Since poverty and development are interdisciplinary subjects, there are a number of librarians who may be able to help you with your research.  If you're researching educational initiatives to combat poverty South Asia, for example, you may reach out to the subject specialist for South Asia, Education, or even Anthropology.  

The UN's Millennium Development Goals

In September 2000, the largest gathering of world leaders in history adopted the Millennium Development Goals (MDGs) - one of the most ambitious attempts to reduce extreme global poverty in human history.  The MDGs recognize that poverty must be fought on many fronts and requires a joint effort by local and national governments, healthcare providers, educators, NGOs, and industry.  


The eight Millennium Development Goals. Courtesy of Wikimedia Commons. 2015.

Despite remarkable gains in the war against poverty, the UN's final 2015 report on the initiative recognized how deeply entrenched poverty remains.  

The world's poor remain overwhelmingly concentrated in some parts of the world.  In 2011, nearly 60 percent of the world's one billion extremely poor people lived in just five countries.  Too many women continue to die during pregnancy or from childbirth-related complications.  Progress tends to bypass women and those who are lowest on the economic ladder or are disadvantaged because of their age, disability, or ethnicity.  Disparities between rural and urban areas remain pronounced. 

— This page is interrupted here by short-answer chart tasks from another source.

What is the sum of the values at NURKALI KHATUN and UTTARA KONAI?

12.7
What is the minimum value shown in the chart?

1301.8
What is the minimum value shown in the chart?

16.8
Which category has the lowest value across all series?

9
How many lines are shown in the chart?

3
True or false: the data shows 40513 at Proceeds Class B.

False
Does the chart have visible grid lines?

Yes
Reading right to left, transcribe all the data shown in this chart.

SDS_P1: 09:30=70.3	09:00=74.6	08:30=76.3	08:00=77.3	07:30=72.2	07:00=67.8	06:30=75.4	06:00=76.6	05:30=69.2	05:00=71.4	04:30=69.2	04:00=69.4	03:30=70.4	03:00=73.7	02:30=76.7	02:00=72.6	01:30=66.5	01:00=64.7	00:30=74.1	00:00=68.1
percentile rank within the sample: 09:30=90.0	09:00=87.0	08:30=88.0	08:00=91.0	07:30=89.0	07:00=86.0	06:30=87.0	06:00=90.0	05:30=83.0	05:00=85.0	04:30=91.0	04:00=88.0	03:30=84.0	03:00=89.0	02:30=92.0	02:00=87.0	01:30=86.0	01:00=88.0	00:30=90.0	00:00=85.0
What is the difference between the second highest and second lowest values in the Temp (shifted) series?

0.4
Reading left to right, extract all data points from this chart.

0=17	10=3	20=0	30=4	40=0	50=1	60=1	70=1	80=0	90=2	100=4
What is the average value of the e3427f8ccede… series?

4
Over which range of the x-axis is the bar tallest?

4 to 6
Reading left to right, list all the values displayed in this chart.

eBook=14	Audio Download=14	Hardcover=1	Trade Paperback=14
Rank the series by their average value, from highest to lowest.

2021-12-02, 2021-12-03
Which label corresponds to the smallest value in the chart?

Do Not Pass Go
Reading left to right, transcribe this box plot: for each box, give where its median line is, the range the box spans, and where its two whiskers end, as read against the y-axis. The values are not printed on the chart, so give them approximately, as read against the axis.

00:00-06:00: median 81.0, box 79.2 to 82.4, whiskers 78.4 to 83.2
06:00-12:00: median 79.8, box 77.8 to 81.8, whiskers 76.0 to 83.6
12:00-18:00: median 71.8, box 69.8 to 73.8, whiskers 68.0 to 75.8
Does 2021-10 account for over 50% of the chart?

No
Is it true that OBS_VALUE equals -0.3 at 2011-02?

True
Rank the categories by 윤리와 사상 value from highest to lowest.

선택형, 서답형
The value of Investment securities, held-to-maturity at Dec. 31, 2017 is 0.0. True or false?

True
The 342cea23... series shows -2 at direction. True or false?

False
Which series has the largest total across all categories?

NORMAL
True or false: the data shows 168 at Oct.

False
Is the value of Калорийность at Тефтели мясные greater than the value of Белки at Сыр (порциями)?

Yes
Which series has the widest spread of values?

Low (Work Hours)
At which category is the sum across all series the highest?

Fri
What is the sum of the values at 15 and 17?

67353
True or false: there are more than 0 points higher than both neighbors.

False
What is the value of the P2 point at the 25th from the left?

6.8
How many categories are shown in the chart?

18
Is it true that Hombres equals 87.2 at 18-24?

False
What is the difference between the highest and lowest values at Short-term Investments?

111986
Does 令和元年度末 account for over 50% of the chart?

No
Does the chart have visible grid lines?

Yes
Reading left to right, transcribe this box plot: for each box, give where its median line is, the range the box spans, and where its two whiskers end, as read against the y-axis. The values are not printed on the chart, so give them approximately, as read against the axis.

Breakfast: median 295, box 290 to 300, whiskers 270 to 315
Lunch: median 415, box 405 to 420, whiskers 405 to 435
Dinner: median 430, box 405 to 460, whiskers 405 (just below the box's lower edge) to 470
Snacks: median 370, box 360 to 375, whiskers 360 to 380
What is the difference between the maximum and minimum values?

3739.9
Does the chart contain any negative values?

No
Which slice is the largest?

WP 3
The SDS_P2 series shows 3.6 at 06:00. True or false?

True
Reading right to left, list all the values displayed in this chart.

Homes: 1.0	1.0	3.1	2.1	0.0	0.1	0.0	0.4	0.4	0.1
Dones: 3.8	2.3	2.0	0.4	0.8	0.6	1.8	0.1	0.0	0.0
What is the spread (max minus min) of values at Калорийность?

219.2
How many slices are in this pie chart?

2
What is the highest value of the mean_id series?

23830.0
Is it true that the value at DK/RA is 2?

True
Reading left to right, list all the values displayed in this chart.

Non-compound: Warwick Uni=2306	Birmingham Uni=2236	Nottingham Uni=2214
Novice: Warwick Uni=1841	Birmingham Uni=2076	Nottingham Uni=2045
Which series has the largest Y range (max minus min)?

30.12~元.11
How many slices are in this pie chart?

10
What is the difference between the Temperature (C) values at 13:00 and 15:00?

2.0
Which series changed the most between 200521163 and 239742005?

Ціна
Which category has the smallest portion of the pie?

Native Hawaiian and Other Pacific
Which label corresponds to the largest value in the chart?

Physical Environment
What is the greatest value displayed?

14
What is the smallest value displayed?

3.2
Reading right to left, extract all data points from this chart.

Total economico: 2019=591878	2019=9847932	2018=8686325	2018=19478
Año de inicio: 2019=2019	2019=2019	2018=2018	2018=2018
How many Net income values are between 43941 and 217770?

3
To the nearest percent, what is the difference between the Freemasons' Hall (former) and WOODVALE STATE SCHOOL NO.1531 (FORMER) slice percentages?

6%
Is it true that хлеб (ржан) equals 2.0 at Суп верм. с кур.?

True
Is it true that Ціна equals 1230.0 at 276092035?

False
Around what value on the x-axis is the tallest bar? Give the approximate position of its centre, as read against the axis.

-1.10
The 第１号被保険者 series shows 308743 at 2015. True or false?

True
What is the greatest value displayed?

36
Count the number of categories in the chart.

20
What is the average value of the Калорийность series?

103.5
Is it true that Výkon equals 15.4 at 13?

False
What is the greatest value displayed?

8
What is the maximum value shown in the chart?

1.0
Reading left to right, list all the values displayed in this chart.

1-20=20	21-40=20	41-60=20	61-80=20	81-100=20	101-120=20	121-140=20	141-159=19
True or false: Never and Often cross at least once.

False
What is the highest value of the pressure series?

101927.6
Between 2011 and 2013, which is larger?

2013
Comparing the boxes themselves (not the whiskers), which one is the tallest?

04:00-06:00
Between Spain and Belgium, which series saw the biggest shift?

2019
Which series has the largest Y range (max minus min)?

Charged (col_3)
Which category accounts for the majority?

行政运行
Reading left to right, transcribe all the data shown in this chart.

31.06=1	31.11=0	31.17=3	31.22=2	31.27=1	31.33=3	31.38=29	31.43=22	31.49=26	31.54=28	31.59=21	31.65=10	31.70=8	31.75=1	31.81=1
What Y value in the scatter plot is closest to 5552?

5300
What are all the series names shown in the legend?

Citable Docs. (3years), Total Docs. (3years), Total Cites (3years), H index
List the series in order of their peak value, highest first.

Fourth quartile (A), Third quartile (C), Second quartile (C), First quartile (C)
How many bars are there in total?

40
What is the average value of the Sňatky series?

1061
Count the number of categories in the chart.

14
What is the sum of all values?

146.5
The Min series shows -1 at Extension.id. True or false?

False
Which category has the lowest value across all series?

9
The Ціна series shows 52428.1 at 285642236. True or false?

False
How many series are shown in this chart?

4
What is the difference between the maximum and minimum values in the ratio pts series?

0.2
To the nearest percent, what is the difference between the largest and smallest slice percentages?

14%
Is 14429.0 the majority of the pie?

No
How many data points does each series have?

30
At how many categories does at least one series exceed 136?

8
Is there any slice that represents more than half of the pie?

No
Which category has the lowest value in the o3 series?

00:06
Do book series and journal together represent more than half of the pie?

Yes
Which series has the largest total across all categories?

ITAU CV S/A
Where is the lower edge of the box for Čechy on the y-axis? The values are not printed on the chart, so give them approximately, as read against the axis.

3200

--Ban Ki-Moon, Secretary-General, United Nations (2015)  

Free Online Resources

There are some great resources for learning about poverty that are freely available online. 

ELDIS is one of the most important development websites.  It is maintained by the Institute of Development Studies at Sussex and aims “to share the best in development, policy, practice and research.” It offers: 

  • 26,000 full text documents free to download from more than 7,500 different publishers. 
  • Eldis resource guides that are subject focused and offer quick access to key documents, organizations, research themes, discussions and other key resources.
  • Eldis country profiles provide access to databases arranged by country, plus quick links to country briefing services on other websites.
  • Eldis email newsletters bring the latest research on 35 different topics to your mail-box.  
  • Eldis newsfeeds feed to your website or news reader for the latest information on 25 topics.  (For more info on RSS feeds, click here.)
  • News, events and jobs provide a selection of recent development news, announcements, email newsletters and job advertisements. 

Gapminder is a Swedish foundation that provides resources for better understanding data on poverty - including graphs, quizzes, videos, photos, and human interest stories.  Check out Dollar Street - Gapminder's new tool for understanding the impact of income inequality on people's everyday lives.